------ Passage extrait ------

Des poèmes, s’interrogent le prosateur aux livres dont les récits sont chaque fois des merveilles de précision lexicale et de pudeur ? Non, « des lignes interrompues, fragmentées ».
Ou : « Pour celui qui écrit des histoires au sec de la prose, l’aventure des vers est une pleine mer. Je ne suis pas arrivé jusqu’aux vers. Ici, ce sont des phrases qui vont trop souvent à la ligne. »
Il y a une poétique du verset chez cet auteur athée traduisant chaque matin quelques phrases écrites en hébreu, comme ça, pour l’hygiène mentale, pour le don des langues à travers les siècles, pour la littérature géniale de la Bible.
Elohim souffle, des visages ont peur, des embarcations vont couler, des enfants vont naître en mourant dans le ventre de l’océan ivre de sa puissance.

------

» Consigne
Reproduisez à l'identique le passage extrait, depuis « Des poèmes, s’interrogent » jusqu'à « de sa puissance. » inclus.

------ Données fournies ------

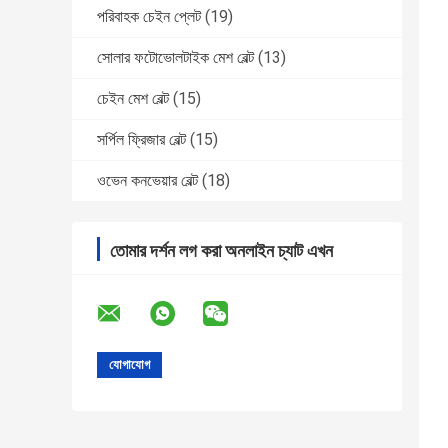
পরিবাহক চেইন প্লেট
(19)
সোলার ফটোভোলটাইক মেশ বেল্ট
(13)
চেইন মেশ বেল্ট
(15)
সর্পিল ফ্রিজার বেল্ট
(15)
ওভেন কনভেয়ার বেল্ট
(18)
তোমার দর্শন লগ করা অনলাইন চ্যাট এখন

------

» Solution proposée
Des poèmes, s’interrogent le prosateur aux livres dont les récits sont chaque fois des merveilles de précision lexicale et de pudeur ? Non, « des lignes interrompues, fragmentées ».
Ou : « Pour celui qui écrit des histoires au sec de la prose, l’aventure des vers est une pleine mer. Je ne suis pas arrivé jusqu’aux vers. Ici, ce sont des phrases qui vont trop souvent à la ligne. »
Il y a une poétique du verset chez cet auteur athée traduisant chaque matin quelques phrases écrites en hébreu, comme ça, pour l’hygiène mentale, pour le don des langues à travers les siècles, pour la littérature géniale de la Bible.
Elohim souffle, des visages ont peur, des embarcations vont couler, des enfants vont naître en mourant dans le ventre de l’océan ivre de sa puissance.